# Out! Designer Puppy Pads



## bbry (Feb 17, 2007)

Out! Designer Puppy Pads: I bought these from Walmart a good while back. They are beige with a doggy & Fire hydrant print on them & come in a pink/black sack. I went to buy some more since the doggies are not too interested in going outside when it is cold & Walmart no longer has them. Does anyone have an idea of where I might be able to find them?? thanks!


----------



## SicilianRose (Jun 8, 2008)

Are these what you are looking for? http://www.walmart.com/search/search-ng.do...=out+puppy+pads It seems like they have them online.


----------



## Ladysmom (Oct 19, 2004)

I just picked up two packages for my sister at Walmart today.


----------



## TheButtercup (Mar 3, 2005)

we get ours from Target, but they don't have fancy prints on them! we switched from the arm&hammer brand when Target upped the price and stopped giving me coupons for them LOL. i still get coupons from Target for these, for the time being, anyway 
i like the OUT! brand because they're much thicker and mask the stink much better. :thumbsup:


----------



## bbry (Feb 17, 2007)

QUOTE (SicilianRose @ Dec 29 2008, 07:54 PM) index.php?act=findpost&pid=695292


> Are these what you are looking for? http://www.walmart.com/search/search-ng.do...=out+puppy+pads It seems like they have them online.[/B]
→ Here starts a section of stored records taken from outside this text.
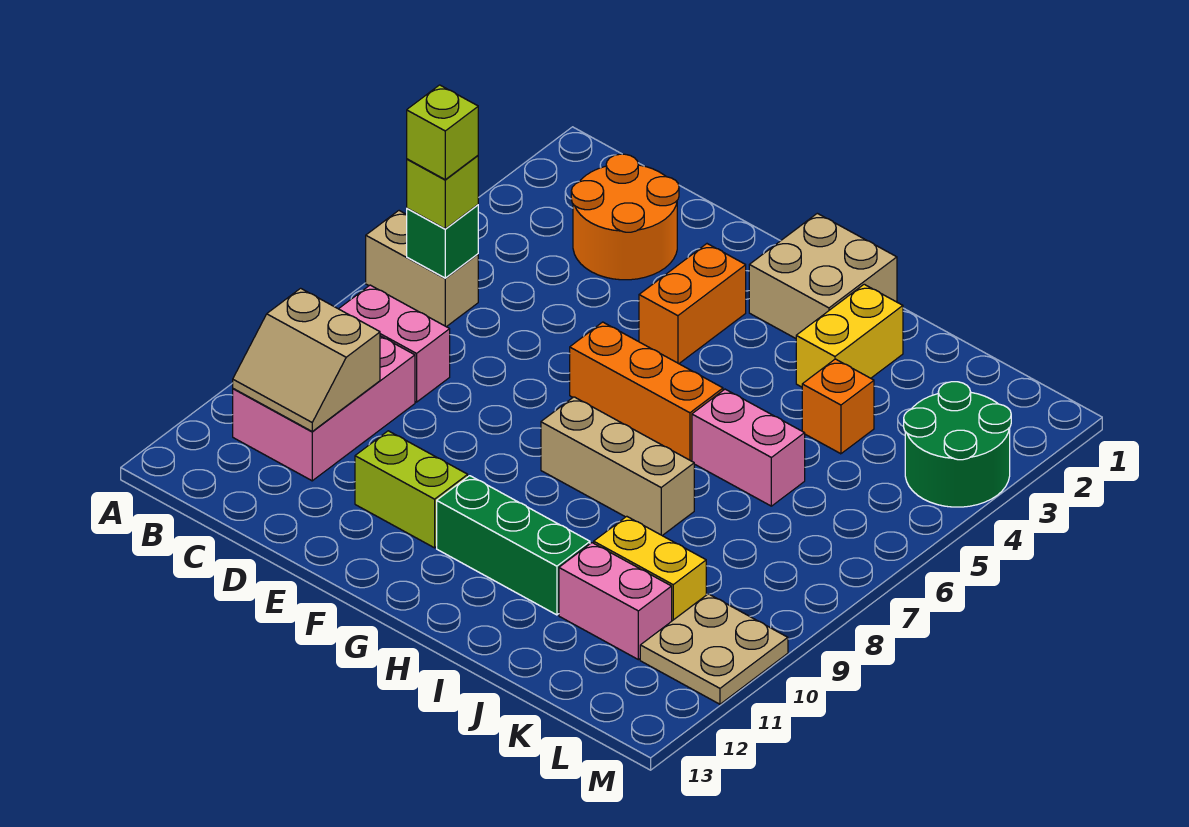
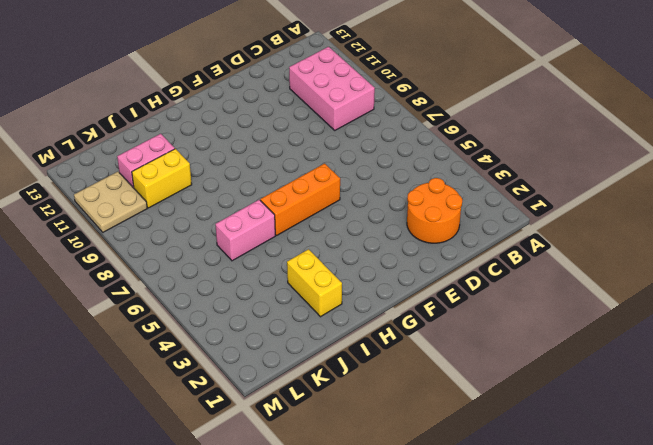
none -> tan brick A6:B6 level 1
none -> pink brick B8:C8 level 1
none -> lime brick E11:F11 level 1

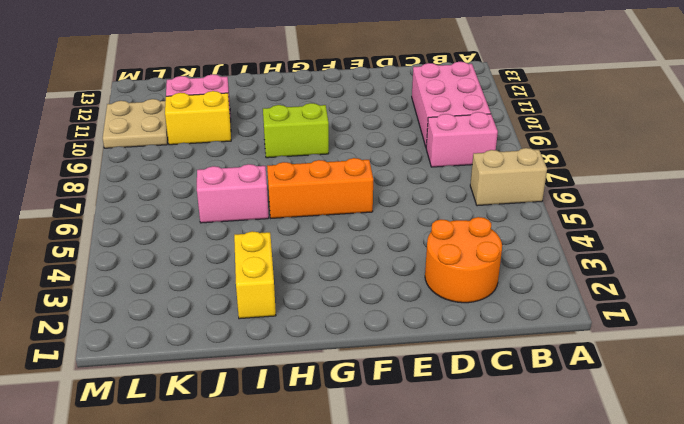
lime brick G9:H9 level 1 -> lime brick E11:F11 level 1
none -> orange brick F3:F4 level 1
none -> tan brick G1:H2 level 1
none -> tan brick G8:I8 level 1

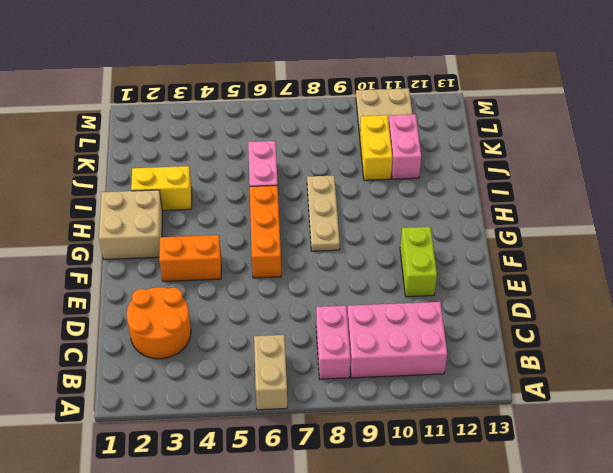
tan plate G8:I8 level 1 -> tan brick G8:I8 level 1
none -> green brick G11:I11 level 1
none -> orange brick J4 level 1
none -> green round brick L3:M4 level 1

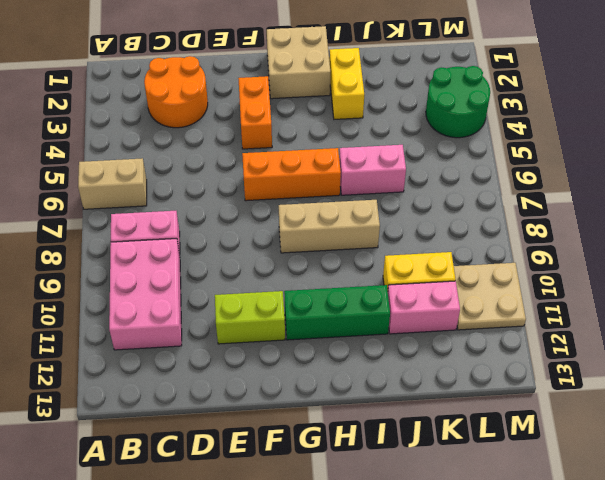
none -> orange brick J4 level 1
none -> green brick B6 level 2
none -> tan slope B10:C11 level 2 top 10

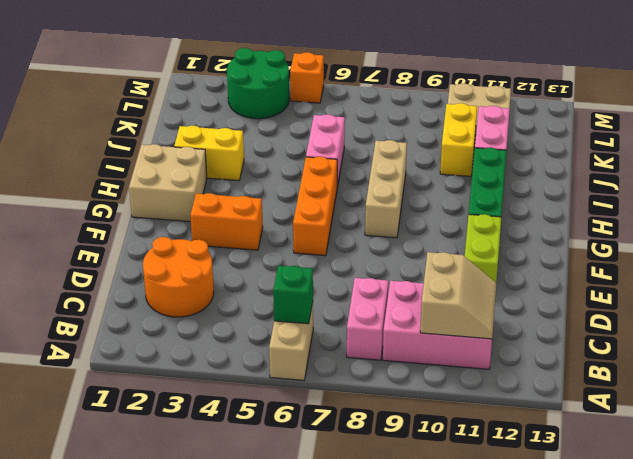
orange brick M5 level 1 -> orange brick J4 level 1
none -> lime brick B6 level 3
none -> lime brick B6 level 4

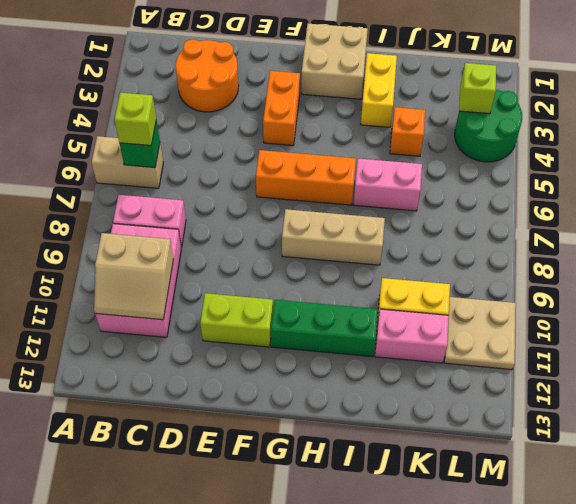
lime brick L3 level 2 -> lime brick B6 level 4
I'm sure they are the same pads but they aren't tan colored with the little fire hydrants on them. Those are "deluxe" and I'm looking for "designer". Isn't that pitiful :bysmilie:


----------



## bell (Jun 4, 2008)

Do you still have a upc for them? If so you can go into your local walmart and ask to speek either to the deparment manager or the person over pets. See if they can order you some (but they would need the upc)


----------



## bbry (Feb 17, 2007)

Thanks for the suggestions but I don't think the company makes them anymore. I checked the Out! International website and all they show are the plain white ones that Walmart sells. Oh well, I just thought they were kind of cute. I haven't seen anyone else that makes the patterned one.


----------